How They Spent Their Summer Vacation
In our Sept./Oct. issue, now arriving in mailboxes, you’ll meet a handful of Penn State students who landed some coveted summer internships—and completely bust the myth that “internship” = “grunt work.”
In addition to the nine students profiled in the print edition, we thought you’d also enjoy hearing about a 10th: Audrey Snyder, who spent the summer in Milwaukee covering the Brewers for MLB.com. A senior in the College of Communications and a sports fanatic, Snyder was one of only 30 students nationwide to score the MLB gig, and the only intern covering the Brewers, making for a packed schedule and tight deadlines. Snyder squeezed in a few minutes (on a game day, no less) to talk to me about her job:
How did you get the gig?
I had friends from Penn State who interned with MLB.com in the past, so I knew it was the premier sports-writing internship. I applied as a sophomore—even though I was too young, since it’s for juniors and seniors—just to get my name out there. I wrote the essay, carefully selected my clips, and was then selected for an interview when MLB.com came to Penn State. I was notified in December of my selection. It’s highly competitive because there’s only one intern per team, so only 30 students total land the internship—plus it’s paid, which obviously makes it popular.
What were your responsibilities?
I wrote running game stories, sidebars, features, and notebooks; filed probable pitching matchups; sent in injury and depth-chart updates; and provided draft coverage and game previews. I also blogged, tweeted and used the Flip Cam for some interviews. Sometimes I was asked to do the same tasks for the opposing team if they didn’t send their beat writer.
The most surprising thing was how hands-on the internship was, even from the start. It’s not typical “intern work.” I never had to get coffee for people, and I was interviewing professional athletes every day. My coworkers viewed me as an equal part of the beat.
Ever get overwhelmed?
Definitely. I covered sports for The Collegian, so I’m used to reporting when the crowd is going wild and the music is blasting, that type of thing, but the biggest difference for me was with our game stories. We did a running game story that was due in the 8th inning. At The Collegian, whether I was covering baseball or football, most events happen on the weekend and the stories come out on Monday. The time crunch in Milwaukee was intense. One day, for example, the Brewers were down 1-0 when a player hit a homer in the 7th. I had five minutes to completely change the story.

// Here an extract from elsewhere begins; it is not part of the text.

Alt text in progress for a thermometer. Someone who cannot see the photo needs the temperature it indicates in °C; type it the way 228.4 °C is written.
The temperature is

What are they players like?
The Brewers are a really fun group of guys. Everybody knew me by name, and that’s the cool thing with baseball. You’re seeing these athletes on a daily basis, and you can hold conversations with the players and get to know them. They have some players who are just funny people. [Outfielder] Nyger Morgan is hilarious. Sometimes I’d be talking to him, and he’d come out of nowhere with a crazy joke. One day he was crawling around on the floor hiding behind chairs and just joking around. It’s funny to watch, because they’re professional athletes and you expect them to be serious all the time. They can flip that switch.

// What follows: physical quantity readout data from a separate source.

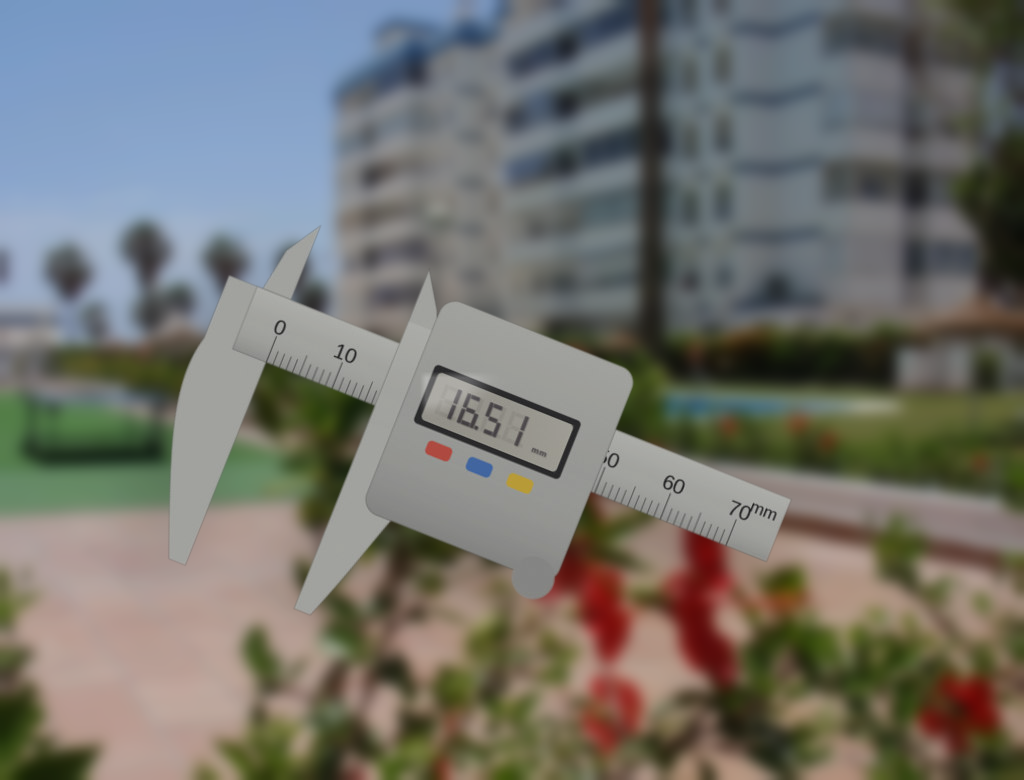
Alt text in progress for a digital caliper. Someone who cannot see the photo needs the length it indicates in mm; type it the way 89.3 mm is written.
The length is 16.51 mm
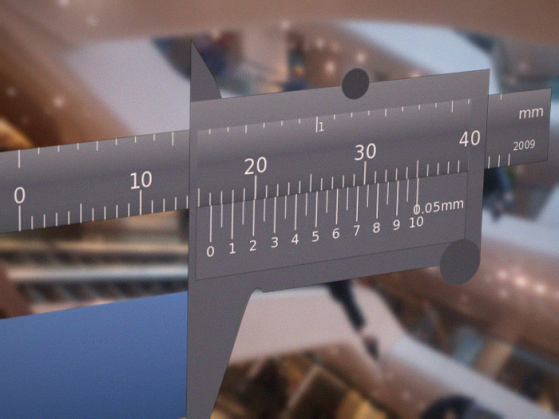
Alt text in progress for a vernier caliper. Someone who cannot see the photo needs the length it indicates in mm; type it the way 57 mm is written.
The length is 16.1 mm
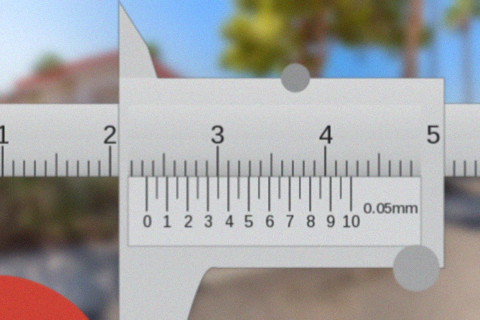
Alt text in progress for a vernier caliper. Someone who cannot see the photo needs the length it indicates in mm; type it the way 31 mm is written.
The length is 23.4 mm
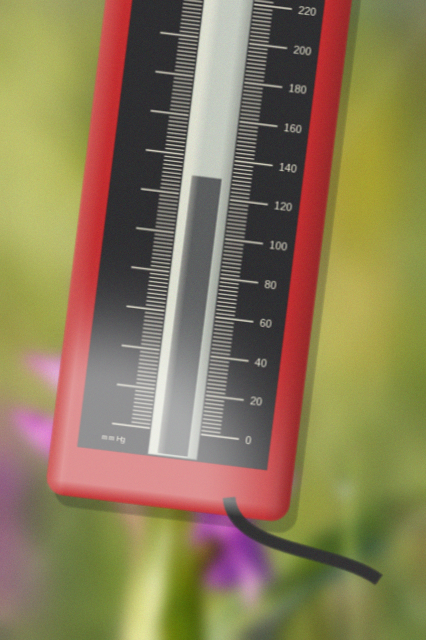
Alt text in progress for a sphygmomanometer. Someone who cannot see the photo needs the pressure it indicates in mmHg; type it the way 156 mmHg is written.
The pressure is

What was your coolest assignment?
I wrote a feature on [Brewers' third baseman] Casey McGehee. He’d been in a huge batting slump, and he’s been going through a lot personally. His son has cerebral palsy, and everyone knows how difficult that’s been for him. He and his wife are really active in cerebral palsy awareness, and his son’s been making great strides. I wanted to write a feature that captured that—how it’s been part of this crazy year for him. I interviewed his family and got to know him. It’s my favorite story, because it shows the human side to these guys. They may be making millions of dollars, but they’re still human beings. [Read the feature here.]
Has this internship changed your career goals?
I love covering Penn State football, so I always thought that’s what I wanted to do. I never envisioned myself covering baseball, but after this summer, I think I could totally do this for a living.